Youthful David Cameron promised to "switch on a whole new generation to the Conservative Party" as he made a confident pitch for the party leadership yesterday.
At 38 - his birthday is Sunday - critics claim he is too young and inexperienced to lead.
But Mr Cameron made a virtue of his fresh face, telling Tory activists a "young, passionate, energetic leader" might not be a bad idea.
He said he wanted people to "feel good about being Conservatives again". And his speech, not lacking in passion or energy, was rewarded with an enthusiastic three-minute ovation.
Despite his recent promotion to the role of shadow Education Secretary, he is less well known to the public and Conservative Party members than David Davis, the bookies' choice.
And his profile is lower than Ken Clarke, who also spoke yesterday.
But Mr Cameron's supporters have long insisted the more people get to see their man, the more they will like him. Yesterday's speech was make-or-break for Mr Cameron. And there was an added pressure.
If he doesn't win, he can try for the party leadership next time. For Mr Davis and Mr Clarke, this may be their last chance. But the way he conducts himself now will be remembered by fellow MPs and party members.
Mr Cameron gave a brutal assessment of the Conservative performance at the last election. Labour, he said, had "dumbed down the education system, demoralised the health system, and bankrupted the pension system . . . It's made promises that no-one believes."

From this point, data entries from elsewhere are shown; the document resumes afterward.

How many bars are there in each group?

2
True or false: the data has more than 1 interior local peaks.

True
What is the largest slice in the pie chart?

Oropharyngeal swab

But the Tories still couldn't win. He told delegates: "Let's have the courage to say, they've failed - but so have we. We must look ourselves in the eye, and make this pledge - never, ever, again."
He gave delegates a taste of his passionate style, in a heartfelt section dealing with education.

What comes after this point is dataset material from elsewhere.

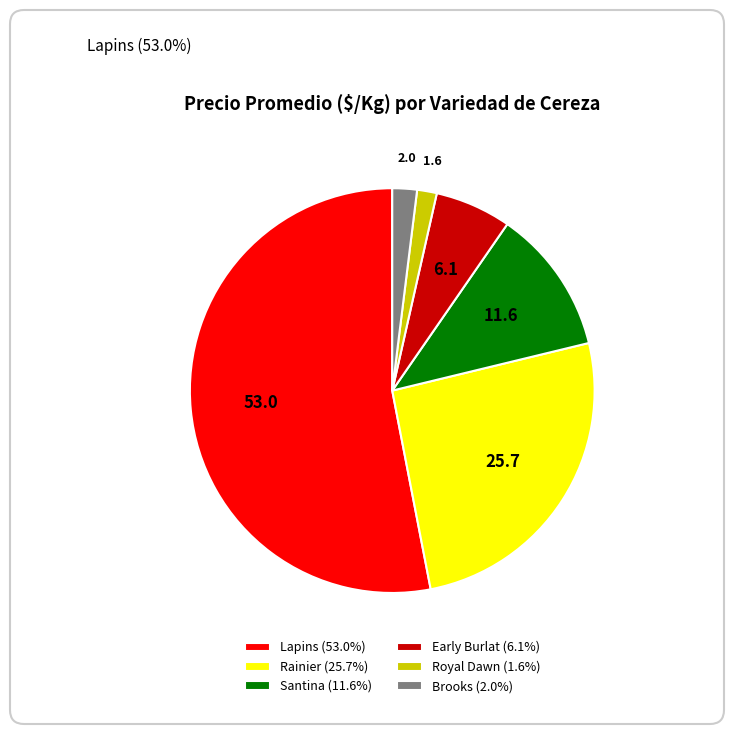

Between Lapins and Brooks, which is larger?

Lapins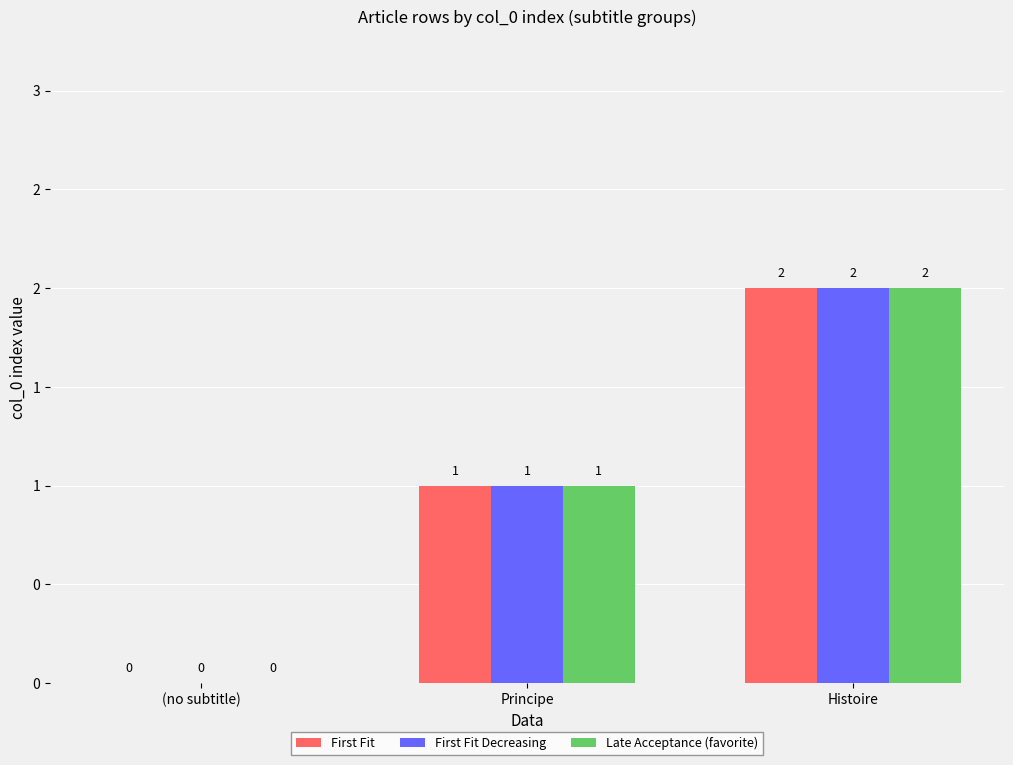

Rank the series by their maximum value, from lowest to highest.

First Fit, First Fit Decreasing, Late Acceptance (favorite)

Mr Cameron, the father of a severely disabled son, condemned Labour for closing special schools.
"Labour's idea of compassion is to put every child in the same class in the same school - and call it equality and inclusion. But I say that's not compassion. It's heartless, it's gutless and it's got to stop."
But he warned the party couldn't assume it would get the chance to put principles into practice.
"There are some people who say, 'all we've got to do is wait for the economy to hit the rocks, for Gordon Brown to be more left-wing than Blair. All we need is one more heave'.
"I think that's a pathetic way for a great party to behave. One more heave means one more defeat."
He added: "Let's give Gordon the fight of his life."
To do this, the party had to change, he said. The party needed a message relevant "to the people living in our inner cities, of all races and religions, grappling with the problems caused by family breakdown, poor housing and low aspirations.
"We know we have a shared responsibility; that we're all in this together; that there is such a thing as society - it's just not the same as the state."
Changing the party would be "a wonderful journey", he said. But he urged Conservatives: "Come with me."